The housing above the perforated part and above the disk ideally has fitted thereto an outward-curved screen, preferably a fine gauge screen, for the function of filtering out large dirt particles in the water flow. This screen should be installed in the housing so as to permit easy removal, cleaning and repositioning.

The invention will now be described in detail having reference to the accompanying drawings in which:

FIG. 1 represents a front cross section view of the aerator, of the present invention;

FIG. 2 is the top view thereof, minus certain components;

FIG. 3 is a perspective view of two screens joined together; and

FIG. 4 is a cross-section view, similar to FIG. 1, showing the two screens of FIG. 3 installed in the housing.

FIG. 1 shows an aerator 1 having a cylindrical housing 2 with air slots 3, in the wall of the housing. A number of these air slots are distributed about the housing 2. Water flows through this housing 2 in FIG. 1 from top to bottom. On its lower end, the housing has a surrounding support part 4 oriented inwards, which supports the screen arrangement 5 that is inserted at assembly from the top of the housing 2. The screen arrangement 5 consists of two screens assembled in a lenticular arrangement. The upper or upstream screen 6 is curved upwards and the lower or downstream screen 7 is curved downwards. The peripheral edges of the screens 6 and 7 rest against each other in the housing 2. As may be observed from FIG. 1, the upper screen 6 is fine mesh and the lower screen 7 is coarse mesh. The screens are preferably produced from a metal wire and the diameter thereof in the coarse screen should be 0.5 mm. The coarse screen can have a mesh size of about 0.8 mm, while the diameter of the fine screen wire should be around 0.15 to 0.20 mm, with the fine screen having a mesh size of 0.1 to 0.2 mm.

The upper part 8 the housing 2 is of a greater inside diameter than the lower part. Housing 2, in the area of the upper part 8 accepts a round cap-shaped part 9, having in its bottom wall 10, a number of holes 11. A spacer 12 projects down from wall 10 toward the screen arrangement 5 and contacts upper screen 6 of the arrangement 5.

The spacer 12 ensures that part 9 holds the screen arrangement 5 in its position in aerator 1. The upper suface of the bottom wall 10 of part 9 has ribs 13 radiating from its middle.
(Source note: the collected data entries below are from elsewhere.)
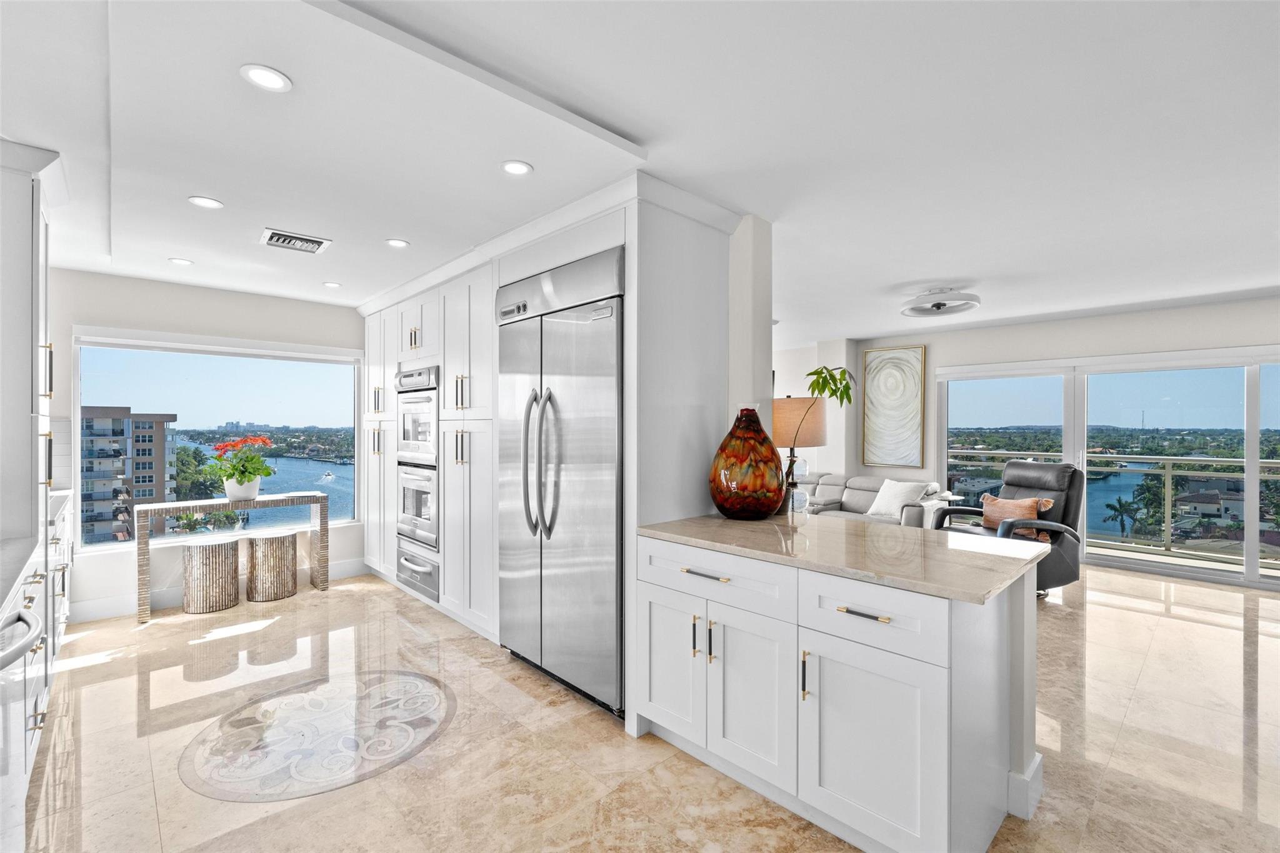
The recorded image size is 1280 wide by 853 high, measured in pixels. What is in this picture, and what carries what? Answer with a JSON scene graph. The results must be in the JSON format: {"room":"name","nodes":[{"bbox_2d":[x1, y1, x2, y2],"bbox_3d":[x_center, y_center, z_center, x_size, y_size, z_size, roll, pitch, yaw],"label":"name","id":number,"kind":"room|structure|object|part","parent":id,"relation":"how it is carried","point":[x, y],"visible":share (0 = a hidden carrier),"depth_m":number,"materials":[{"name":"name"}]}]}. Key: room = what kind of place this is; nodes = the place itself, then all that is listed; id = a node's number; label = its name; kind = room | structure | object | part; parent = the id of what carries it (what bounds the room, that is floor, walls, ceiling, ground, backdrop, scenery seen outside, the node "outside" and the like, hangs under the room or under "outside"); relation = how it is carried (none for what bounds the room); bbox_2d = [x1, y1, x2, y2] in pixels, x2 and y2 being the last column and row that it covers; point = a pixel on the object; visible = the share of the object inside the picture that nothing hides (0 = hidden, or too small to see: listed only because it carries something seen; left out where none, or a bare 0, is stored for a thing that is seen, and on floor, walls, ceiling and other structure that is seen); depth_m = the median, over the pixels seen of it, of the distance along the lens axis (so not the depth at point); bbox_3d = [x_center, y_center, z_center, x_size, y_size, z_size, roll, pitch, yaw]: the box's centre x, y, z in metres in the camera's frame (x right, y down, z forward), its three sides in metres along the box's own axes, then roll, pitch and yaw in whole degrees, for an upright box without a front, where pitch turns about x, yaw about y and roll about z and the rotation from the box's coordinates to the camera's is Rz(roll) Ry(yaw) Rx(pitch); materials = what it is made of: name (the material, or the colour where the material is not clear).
{"room":"kitchen","nodes":[
{"label":"kitchen","id":0,"kind":"room"},
{"bbox_2d":[46,266,366,625],"bbox_3d":[-3.308,0.135,4.605,3.303,2.436,0.158,0,0,-44],"label":"window wall","id":1,"kind":"structure","parent":0,"point":[224,332],"depth_m":4.29,"materials":[{"name":"white paint"}]},
{"bbox_2d":[66,326,359,550],"bbox_3d":[-3.304,0.090,4.683,1.861,1.610,0.117,0,0,-44],"label":"window","id":2,"kind":"structure","parent":1,"relation":"in","point":[94,548],"depth_m":4.57,"materials":[{"name":"glass"}]},
{"bbox_2d":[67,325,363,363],"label":"roller blind","id":3,"kind":"object","parent":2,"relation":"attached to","point":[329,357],"visible":0.97,"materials":[{"name":"white fabric"}]},
{"bbox_2d":[66,557,364,623],"bbox_3d":[-3.405,1.283,4.493,2.420,0.140,0.017,0,0,-44],"label":"baseboard","id":4,"kind":"structure","parent":1,"relation":"attached to","point":[349,568],"depth_m":4.21,"materials":[{"name":"white paint"}]},
{"bbox_2d":[0,0,1279,338],"bbox_3d":[0.950,-1.134,3.395,8.840,0.109,8.637,0,0,-44],"label":"ceiling","id":5,"kind":"structure","parent":0,"point":[937,274],"depth_m":2.13,"materials":[{"name":"white paint"}]},
{"bbox_2d":[168,256,193,265],"bbox_3d":[-2.993,-1.079,3.712,0.134,0.007,0.133,0,0,-44],"label":"recessed light","id":6,"kind":"object","parent":5,"relation":"in","point":[184,262],"visible":0.99,"depth_m":3.71,"materials":[{"name":"white"}]},
{"bbox_2d":[187,195,223,208],"bbox_3d":[-2.089,-1.078,2.737,0.145,0.007,0.145,0,0,-44],"label":"recessed light","id":7,"kind":"object","parent":5,"relation":"in","point":[204,202],"visible":0.99,"depth_m":2.73,"materials":[{"name":"white"}]},
{"bbox_2d":[240,63,292,91],"bbox_3d":[-1.153,-1.073,1.755,0.141,0.007,0.140,0,0,-44],"label":"recessed light","id":8,"kind":"object","parent":5,"relation":"in","point":[269,80],"visible":0.99,"depth_m":1.75,"materials":[{"name":"white"}]},
{"bbox_2d":[259,226,331,253],"bbox_3d":[-2.009,-1.073,3.313,0.325,0.019,0.300,0,0,-44],"label":"air vent","id":9,"kind":"object","parent":5,"relation":"in","point":[319,242],"visible":0.99,"depth_m":3.29,"materials":[{"name":"white metal"}]},
{"bbox_2d":[322,280,341,288],"bbox_3d":[-2.348,-1.082,4.339,0.139,0.007,0.140,0,0,-44],"label":"recessed light","id":10,"kind":"object","parent":5,"relation":"in","point":[332,284],"visible":0.99,"depth_m":4.32,"materials":[{"name":"white"}]},
{"bbox_2d":[385,238,409,247],"bbox_3d":[-1.429,-1.078,3.344,0.139,0.007,0.140,0,0,-44],"label":"recessed light","id":11,"kind":"object","parent":5,"relation":"in","point":[394,242],"visible":0.99,"depth_m":3.34,"materials":[{"name":"white"}]},
{"bbox_2d":[500,159,533,175],"bbox_3d":[-0.516,-1.080,2.374,0.136,0.007,0.135,0,0,-44],"label":"recessed light","id":12,"kind":"object","parent":5,"relation":"in","point":[514,167],"visible":0.99,"depth_m":2.37,"materials":[{"name":"white"}]},
{"bbox_2d":[900,288,981,318],"bbox_3d":[2.415,-1.010,4.603,0.586,0.153,0.589,0,0,-44],"label":"ceiling fan light","id":13,"kind":"object","parent":5,"relation":"attached to","point":[937,304],"visible":0.99,"depth_m":4.52,"materials":[{"name":"white plastic"}]},
{"bbox_2d":[9,563,1279,852],"bbox_3d":[1.063,1.405,3.438,8.634,0.098,8.726,0,0,-44],"label":"floor","id":14,"kind":"structure","parent":0,"point":[1183,625],"depth_m":2.44,"materials":[{"name":"beige tile"}]},
{"bbox_2d":[0,491,74,843],"bbox_3d":[-2.587,0.907,2.061,0.693,0.886,4.207,0,0,-44],"label":"left base cabinet","id":15,"kind":"object","parent":14,"relation":"on","point":[64,615],"visible":0.67,"depth_m":2.01,"materials":[{"name":"white paint"}]},
{"bbox_2d":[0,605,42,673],"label":"handle","id":16,"kind":"object","parent":15,"relation":"in","point":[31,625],"visible":0.93,"depth_m":1.46,"materials":[{"name":"silver metal"}]},
{"bbox_2d":[0,490,73,614],"bbox_3d":[-2.666,0.478,2.141,0.629,0.041,3.407,0,0,-44],"label":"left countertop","id":17,"kind":"structure","parent":15,"relation":"on","point":[1,593],"depth_m":2.10,"materials":[{"name":"white stone"}]},
{"bbox_2d":[0,141,61,543],"bbox_3d":[-2.700,-0.323,2.310,0.501,1.521,0.765,0,0,-44],"label":"tall cabinet","id":18,"kind":"object","parent":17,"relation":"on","point":[21,215],"visible":0.97,"depth_m":2.25,"materials":[{"name":"white paint"}]},
{"bbox_2d":[183,536,240,613],"bbox_3d":[-3.231,1.110,4.313,0.365,0.493,0.364,0,0,-44],"label":"stool","id":19,"kind":"object","parent":14,"relation":"on","point":[209,550],"visible":1,"depth_m":4.17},
{"bbox_2d":[135,491,334,625],"bbox_3d":[-3.163,0.979,4.508,1.254,0.776,0.376,0,0,-44],"label":"console table","id":20,"kind":"object","parent":14,"relation":"on","point":[306,495],"visible":0.94,"depth_m":4.36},
{"bbox_2d":[223,474,260,501],"bbox_3d":[-3.207,0.499,4.606,0.243,0.190,0.239,0,0,-44],"label":"flower pot","id":21,"kind":"object","parent":20,"relation":"on","point":[254,488],"visible":0.85,"depth_m":4.52,"materials":[{"name":"white ceramic"}]},
{"bbox_2d":[208,434,274,496],"bbox_3d":[-3.213,0.328,4.609,0.488,0.515,0.482,0,0,-44],"label":"plant","id":22,"kind":"object","parent":21,"relation":"in","point":[239,481],"visible":0.99,"depth_m":4.54,"materials":[{"name":"green plant"}]},
{"bbox_2d":[243,529,298,602],"bbox_3d":[-2.958,1.111,4.596,0.372,0.488,0.370,0,0,-44],"label":"stool","id":23,"kind":"object","parent":14,"relation":"on","point":[271,540],"visible":0.99,"depth_m":4.46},
{"bbox_2d":[176,670,455,802],"bbox_3d":[-1.417,1.357,2.641,1.137,0.004,1.133,0,0,-44],"label":"floor medallion","id":24,"kind":"object","parent":14,"relation":"in","point":[424,700],"visible":0.97,"depth_m":2.49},
{"bbox_2d":[353,178,741,737],"bbox_3d":[-1.005,0.140,4.039,0.837,2.441,3.745,0,0,-44],"label":"tall cabinet","id":25,"kind":"object","parent":14,"relation":"on","point":[409,352],"visible":0.47,"depth_m":3.24,"materials":[{"name":"white paint"}]},
{"bbox_2d":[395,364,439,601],"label":"double wall oven","id":26,"kind":"object","parent":25,"relation":"in","point":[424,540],"visible":0.72,"depth_m":4.28,"materials":[{"name":"silver metal"}]},
{"bbox_2d":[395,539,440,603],"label":"warming drawer","id":27,"kind":"object","parent":25,"relation":"in","point":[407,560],"visible":0.63,"depth_m":4.27,"materials":[{"name":"silver metal"}]},
{"bbox_2d":[497,245,626,718],"bbox_3d":[-0.315,0.267,3.127,0.697,2.148,1.059,0,0,-44],"label":"refrigerator","id":28,"kind":"object","parent":25,"relation":"in","point":[574,553],"visible":0.78,"depth_m":2.83,"materials":[{"name":"silver metal"}]},
{"bbox_3d":[-0.508,0.178,2.915,0.145,0.784,0.179,0,0,-44],"label":"refrigerator handles","id":29,"kind":"part","parent":28,"relation":"part of","materials":[{"name":"silver metal"}]},
{"bbox_2d":[635,531,1039,852],"bbox_3d":[0.673,0.915,2.261,0.761,0.883,1.394,0,0,-44],"label":"kitchen island","id":30,"kind":"object","parent":14,"relation":"on","point":[652,675],"visible":0.82,"depth_m":1.83,"materials":[{"name":"white paint"}]},
{"bbox_3d":[0.110,0.978,2.374,0.057,0.570,0.352,0,0,-44],"label":"cabinet door","id":31,"kind":"part","parent":30,"relation":"part of","materials":[{"name":"white paint"}]},
{"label":"pull","id":32,"kind":"part","parent":30,"relation":"part of","materials":[{"name":"metal"}]},
{"bbox_3d":[0.257,0.575,2.227,0.052,0.016,0.194,0,0,-44],"label":"drawer pull","id":33,"kind":"part","parent":30,"relation":"part of","materials":[{"name":"metal"}]},
{"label":"pull","id":34,"kind":"part","parent":30,"relation":"part of","materials":[{"name":"metal"}]},
{"bbox_3d":[0.269,0.590,2.222,0.060,0.173,0.622,0,0,-44],"label":"drawer","id":35,"kind":"part","parent":30,"relation":"part of","materials":[{"name":"white paint"}]},
{"bbox_3d":[0.406,0.991,2.085,0.077,0.578,0.346,0,0,-44],"label":"cabinet door","id":36,"kind":"part","parent":30,"relation":"part of","materials":[{"name":"white paint"}]},
{"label":"pull","id":37,"kind":"part","parent":30,"relation":"part of","materials":[{"name":"metal"}]},
{"bbox_2d":[631,510,1052,605],"bbox_3d":[0.749,0.451,2.349,0.857,0.035,1.537,0,0,-44],"label":"countertop","id":38,"kind":"structure","parent":30,"relation":"on","point":[775,525],"depth_m":2.02,"materials":[{"name":"beige stone"}]},
{"bbox_2d":[708,406,784,519],"bbox_3d":[0.518,0.172,2.764,0.366,0.550,0.368,0,0,-44],"label":"red vase","id":39,"kind":"object","parent":38,"relation":"on","point":[765,508],"visible":0.99,"depth_m":2.63,"materials":[{"name":"glass"}]},
{"bbox_2d":[773,396,826,510],"bbox_3d":[1.122,0.266,4.149,0.461,0.956,0.458,0,0,-44],"label":"table lamp","id":40,"kind":"object","parent":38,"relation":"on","point":[817,431],"visible":0.77,"depth_m":3.96,"materials":[{"name":"beige fabric"}]},
{"bbox_2d":[778,365,856,512],"bbox_3d":[0.895,0.075,2.958,0.420,0.762,0.396,0,0,-4],"label":"plant","id":41,"kind":"object","parent":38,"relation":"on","point":[845,391],"visible":0.81,"depth_m":2.94,"materials":[{"name":"green plant"}]},
{"bbox_3d":[0.701,0.584,1.791,0.044,0.013,0.152,0,0,-44],"label":"drawer pull","id":42,"kind":"part","parent":30,"relation":"part of","materials":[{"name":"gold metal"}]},
{"bbox_3d":[0.691,1.001,1.771,0.054,0.545,0.407,0,0,-44],"label":"cabinet door","id":43,"kind":"part","parent":30,"relation":"part of","materials":[{"name":"white paint"}]},
{"bbox_3d":[0.693,0.593,1.775,0.044,0.180,0.444,0,0,-44],"label":"drawer","id":44,"kind":"part","parent":30,"relation":"part of","materials":[{"name":"white paint"}]},
{"bbox_2d":[1007,751,1043,820],"bbox_3d":[1.328,1.296,2.166,0.228,0.140,0.316,0,0,-44],"label":"baseboard","id":45,"kind":"structure","parent":30,"relation":"attached to","point":[1033,769],"depth_m":2.00,"materials":[{"name":"white paint"}]},
{"bbox_2d":[798,472,943,526],"bbox_3d":[2.251,0.948,6.350,0.972,0.832,2.114,0,0,-44],"label":"sofa","id":46,"kind":"object","parent":14,"relation":"on","point":[870,498],"visible":0.34,"depth_m":6.16,"materials":[{"name":"grey fabric"}]},
{"bbox_2d":[865,479,929,518],"bbox_3d":[2.670,0.753,5.947,0.284,0.361,0.530,0,0,-33],"label":"white pillow","id":47,"kind":"object","parent":46,"relation":"on","point":[902,490],"visible":0.9,"depth_m":5.86,"materials":[{"name":"white fabric"}]},
{"bbox_2d":[920,494,964,528],"bbox_3d":[3.112,1.063,5.769,0.422,0.581,0.405,0,0,-44],"label":"side table","id":48,"kind":"object","parent":14,"relation":"on","point":[935,505],"visible":0.36,"depth_m":5.71,"materials":[{"name":"white"}]},
{"bbox_2d":[932,461,1086,598],"bbox_3d":[3.008,0.821,4.691,0.949,1.066,0.911,0,0,-21],"label":"recliner chair","id":49,"kind":"object","parent":14,"relation":"on","point":[1023,466],"visible":0.51,"depth_m":4.55,"materials":[{"name":"black leather"}]},
{"bbox_2d":[980,493,1054,536],"bbox_3d":[3.090,0.744,4.698,0.218,0.335,0.523,0,0,-19],"label":"throw pillow","id":50,"kind":"object","parent":49,"relation":"on","point":[1028,505],"visible":0.66,"depth_m":4.64,"materials":[{"name":"fabric"}]},
{"bbox_2d":[727,212,774,433],"bbox_3d":[-0.758,0.062,4.449,0.187,2.338,4.228,0,0,-44],"label":"partition wall","id":51,"kind":"structure","parent":0,"point":[757,309],"depth_m":2.95,"materials":[{"name":"white paint"}]},
{"bbox_2d":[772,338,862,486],"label":"living room wall","id":52,"kind":"structure","parent":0,"point":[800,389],"depth_m":7.16,"materials":[{"name":"white paint"}]},
{"bbox_2d":[836,296,1279,573],"bbox_3d":[4.073,0.128,5.927,0.178,2.421,7.672,0,0,-44],"label":"living room wall","id":53,"kind":"structure","parent":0,"point":[1030,352],"depth_m":5.97,"materials":[{"name":"white paint"}]},
{"bbox_2d":[861,344,925,466],"bbox_3d":[3.057,-0.242,6.917,0.041,1.420,0.713,0,0,-44],"label":"wall art","id":54,"kind":"object","parent":53,"relation":"attached to","point":[907,369],"visible":1,"depth_m":6.88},
{"bbox_2d":[930,345,1279,590],"bbox_3d":[4.918,0.327,5.568,0.132,2.027,3.280,0,0,-44],"label":"sliding glass door","id":55,"kind":"structure","parent":53,"relation":"in","point":[1248,533],"depth_m":5.59,"materials":[{"name":"glass"}]},
{"bbox_2d":[942,451,1279,564],"bbox_3d":[6.082,0.892,6.849,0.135,1.085,6.634,0,0,-44],"label":"balcony railing","id":56,"kind":"object","parent":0,"point":[1168,461],"visible":0.6,"depth_m":6.80,"materials":[{"name":"metal"}]},
{"label":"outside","id":57,"kind":"structure","parent":0,"visible":0},
{"bbox_2d":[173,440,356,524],"label":"river","id":58,"kind":"structure","parent":57,"point":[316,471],"materials":[{"name":"blue liquid"}]},
{"bbox_2d":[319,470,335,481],"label":"boat","id":59,"kind":"object","parent":58,"relation":"on","point":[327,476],"visible":0.97,"materials":[{"name":"white"}]},
{"bbox_2d":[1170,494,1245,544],"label":"house","id":60,"kind":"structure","parent":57,"point":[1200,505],"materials":[{"name":"white paint"}]},
{"label":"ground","id":61,"kind":"structure","parent":57,"visible":0},
{"bbox_2d":[80,406,178,543],"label":"apartment building","id":62,"kind":"structure","parent":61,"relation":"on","point":[151,479],"materials":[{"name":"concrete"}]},
{"bbox_2d":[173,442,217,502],"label":"tree","id":63,"kind":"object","parent":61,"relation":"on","point":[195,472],"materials":[{"name":"green plant"}]},
{"bbox_2d":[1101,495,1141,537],"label":"palm tree","id":64,"kind":"object","parent":61,"relation":"on","point":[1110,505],"visible":0.92,"materials":[{"name":"green plant"}]}
]}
The ribs 13 support relatively flexible disk 14 equipped with a central flow restricting aperture 15. This disk 14 rests on the ribs 13 and also on a circular shoulder 16 formed above wall 10 on part 9. Above disk 14 sits a fine screen 17 which is curved upstream. A flexible ring 18, held by part 9, prevents the screen 17 and the disk 14 from separating from part 9. FIG. 2 is a top view of the aerator shown in FIG. 1, minus ring 18 fine screen 17 and disk 14.

The screen arrangement 5' can consist of two screens 6', 7' assembled in a lenticular arrangement with the screens joined at their peripheral edges 23, 24 by a crosspiece 25 as shown in FIG. 3. The two screens 6', 7' joined by crosspiece 25 are first formed simultaneously with both screens 6', 7' curved or dished in the same direction. Screen 6' is then folded about crosspiece 25 to overlie screen 7' with their edges 23, 24 directly abutting. The screens 6', 7' form the lenticular screen arrangement 5' as shown in FIG. 4 with the upstream screen 6' dished in an upstream direction and with the downstream screen 7' dished in the downstream direction. The screens 6', 7' and crosspiece 25 have the same mesh size.